Publicado en Diario de Noticias de ílava el 3 de junio de 2008
Pues si. Resulta que los vitorianos somos monopolemistas. No es que seamos polemistas guapos o resultones, que de todo habrá. Ni se trata tampoco de que nuestra inteligencia se empeñe en demostrarnos que lo del porcentaje común de ADN que tenemos con los primates es algo más que una coincidencia. Ni tan siquiera de que como buenos adictos nos entren temblores, sudores y hasta veamos cucarachas o elefantes cuando nos falta la polémica. No, lo que ocurre es que parece que somos incapaces de mantener viva más de una polémica al mismo tiempo. En esta ciudad las cogemos, las exprimimos, las agotamos y nos olvidamos cuando cogemos la siguiente.

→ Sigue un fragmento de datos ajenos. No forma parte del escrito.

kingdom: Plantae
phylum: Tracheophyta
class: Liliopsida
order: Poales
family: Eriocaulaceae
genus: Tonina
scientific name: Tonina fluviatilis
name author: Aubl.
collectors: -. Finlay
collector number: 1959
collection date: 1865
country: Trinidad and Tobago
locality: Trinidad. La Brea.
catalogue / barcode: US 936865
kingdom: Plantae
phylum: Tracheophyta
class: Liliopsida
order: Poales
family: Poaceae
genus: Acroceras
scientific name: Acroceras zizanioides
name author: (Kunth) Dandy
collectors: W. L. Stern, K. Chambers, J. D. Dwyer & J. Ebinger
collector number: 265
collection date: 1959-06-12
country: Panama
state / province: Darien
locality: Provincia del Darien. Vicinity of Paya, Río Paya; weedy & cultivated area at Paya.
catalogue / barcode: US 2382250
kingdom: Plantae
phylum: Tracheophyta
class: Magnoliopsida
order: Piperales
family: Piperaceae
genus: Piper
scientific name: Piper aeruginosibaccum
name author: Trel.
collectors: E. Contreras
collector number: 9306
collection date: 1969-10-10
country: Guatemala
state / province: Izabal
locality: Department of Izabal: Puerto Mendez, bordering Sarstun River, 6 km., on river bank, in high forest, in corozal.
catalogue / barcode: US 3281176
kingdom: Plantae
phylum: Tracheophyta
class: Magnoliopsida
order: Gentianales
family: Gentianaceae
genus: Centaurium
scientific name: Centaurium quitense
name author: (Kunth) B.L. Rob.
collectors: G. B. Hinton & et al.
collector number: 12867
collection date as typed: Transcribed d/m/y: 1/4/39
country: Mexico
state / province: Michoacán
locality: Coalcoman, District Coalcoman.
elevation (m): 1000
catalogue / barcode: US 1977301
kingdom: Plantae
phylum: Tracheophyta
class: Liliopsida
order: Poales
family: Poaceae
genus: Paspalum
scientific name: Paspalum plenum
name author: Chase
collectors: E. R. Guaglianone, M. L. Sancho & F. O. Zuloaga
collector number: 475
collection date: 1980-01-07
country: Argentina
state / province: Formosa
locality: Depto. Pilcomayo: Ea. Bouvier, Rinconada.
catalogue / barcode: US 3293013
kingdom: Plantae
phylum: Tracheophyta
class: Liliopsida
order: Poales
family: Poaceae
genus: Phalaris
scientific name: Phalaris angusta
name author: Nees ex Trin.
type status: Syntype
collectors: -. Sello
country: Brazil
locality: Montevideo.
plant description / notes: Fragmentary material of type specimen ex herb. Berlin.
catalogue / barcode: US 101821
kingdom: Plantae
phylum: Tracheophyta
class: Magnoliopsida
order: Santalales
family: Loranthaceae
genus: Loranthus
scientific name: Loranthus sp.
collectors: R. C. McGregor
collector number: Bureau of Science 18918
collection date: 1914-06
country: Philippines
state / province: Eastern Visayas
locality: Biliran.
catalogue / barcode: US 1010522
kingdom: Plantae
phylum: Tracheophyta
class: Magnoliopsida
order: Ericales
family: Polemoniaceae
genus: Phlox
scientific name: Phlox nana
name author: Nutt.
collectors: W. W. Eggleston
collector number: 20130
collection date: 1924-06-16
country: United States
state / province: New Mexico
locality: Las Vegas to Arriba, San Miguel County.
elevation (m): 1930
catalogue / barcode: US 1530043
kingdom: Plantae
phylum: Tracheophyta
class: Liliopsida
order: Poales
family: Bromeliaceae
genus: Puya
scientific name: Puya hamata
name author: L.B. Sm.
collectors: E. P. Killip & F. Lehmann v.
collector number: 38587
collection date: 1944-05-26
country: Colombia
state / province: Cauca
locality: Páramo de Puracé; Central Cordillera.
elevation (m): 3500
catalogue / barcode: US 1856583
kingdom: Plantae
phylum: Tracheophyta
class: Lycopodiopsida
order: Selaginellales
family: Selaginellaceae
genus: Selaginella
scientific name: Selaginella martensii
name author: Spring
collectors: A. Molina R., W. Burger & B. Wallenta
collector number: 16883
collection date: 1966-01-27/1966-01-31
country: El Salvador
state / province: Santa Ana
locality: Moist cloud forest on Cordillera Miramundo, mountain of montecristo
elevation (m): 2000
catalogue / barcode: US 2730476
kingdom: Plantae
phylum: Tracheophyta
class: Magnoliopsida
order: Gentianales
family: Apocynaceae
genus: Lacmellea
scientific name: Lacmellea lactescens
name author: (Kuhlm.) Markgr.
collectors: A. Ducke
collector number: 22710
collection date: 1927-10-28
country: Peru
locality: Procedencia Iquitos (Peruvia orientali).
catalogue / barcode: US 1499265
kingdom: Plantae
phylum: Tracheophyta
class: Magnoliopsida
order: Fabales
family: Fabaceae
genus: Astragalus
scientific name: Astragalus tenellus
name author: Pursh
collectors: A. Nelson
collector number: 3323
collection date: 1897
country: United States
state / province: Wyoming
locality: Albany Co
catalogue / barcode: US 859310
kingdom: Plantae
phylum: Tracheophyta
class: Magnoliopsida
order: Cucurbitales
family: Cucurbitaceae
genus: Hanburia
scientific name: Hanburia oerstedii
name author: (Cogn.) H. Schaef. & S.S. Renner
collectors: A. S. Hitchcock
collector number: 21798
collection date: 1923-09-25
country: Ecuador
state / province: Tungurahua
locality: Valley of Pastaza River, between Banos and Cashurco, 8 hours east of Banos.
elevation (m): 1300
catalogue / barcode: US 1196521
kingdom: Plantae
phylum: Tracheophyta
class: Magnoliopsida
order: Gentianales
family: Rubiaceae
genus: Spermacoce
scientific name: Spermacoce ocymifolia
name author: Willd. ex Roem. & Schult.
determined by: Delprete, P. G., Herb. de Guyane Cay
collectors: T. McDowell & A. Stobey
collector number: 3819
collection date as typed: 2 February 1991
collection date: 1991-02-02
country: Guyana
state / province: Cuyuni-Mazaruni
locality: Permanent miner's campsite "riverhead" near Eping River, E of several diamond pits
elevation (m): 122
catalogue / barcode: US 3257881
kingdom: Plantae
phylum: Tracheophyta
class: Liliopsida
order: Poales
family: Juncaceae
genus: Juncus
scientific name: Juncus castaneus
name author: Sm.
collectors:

Viene todo esto a cuenta de que el otro día me crucé con un pletórico Iñaki recientemente jubilado. Un camarero de los de oficio y vocación que ha servido a varias generaciones de vitorianos (en mi caso hasta tres) desde las barras del Círculo o del Naroki hasta su último destino en la Dato. Un camarero de los de siempre. De esos que son mitad psicólogo, mitad confesor, un cuarto de confidente, un tercio de amigo, un octavo de padre o hermano mayor y que además de todo hasta te ponen un cortado o un vinito. Y me puse a pensar que esta gente si que se merecería una estatua, y hasta estaba yo pensando en lanzar una campaña del tipo”¦ que quiten al torero y pongan al camarero cuando de repente caí en la cuenta. Estatua, Vitoria, me resultó de repente una combinación extrañamente familiar en clave de polémica. Ahh si, claro. ¿pero quien se acuerda ya de la estatua de Follet?. Parece que fue hace años o siglos cuando estaba la estatua en boca de todos hasta que llegó la plaza, y descubrimos de nuevo el monumento, y el tranvía avanzó lentamente y el auditorio resucitó en su nuevo emplazamiento para ir dejando paso a la intermodal esa que no sabemos si enterrar antes de nacer o taparla con arbolicos.
Y lo cierto es que al final la estatua tiene su sentido. Es la única forma de acordarnos del tal Follet a quien hemos visto poco y menos que veremos. Para recordar a otros nos basta simplemente con evocarlos, porque son rostros que han estado ahí toda la vida y no tienen mayor problema en dibujarse en nuestra mente.
Así pues, igual de momento dejamos al torero, al escritor, al trompetista y hasta al propio celedón que sigan durmiendo su sueño de bronce y nosotros seguimos homenajeando a nuestros camareros donde mejor se merecen, en la barra del bar mientras comentamos la última polémica local con taberneros y parroquianos.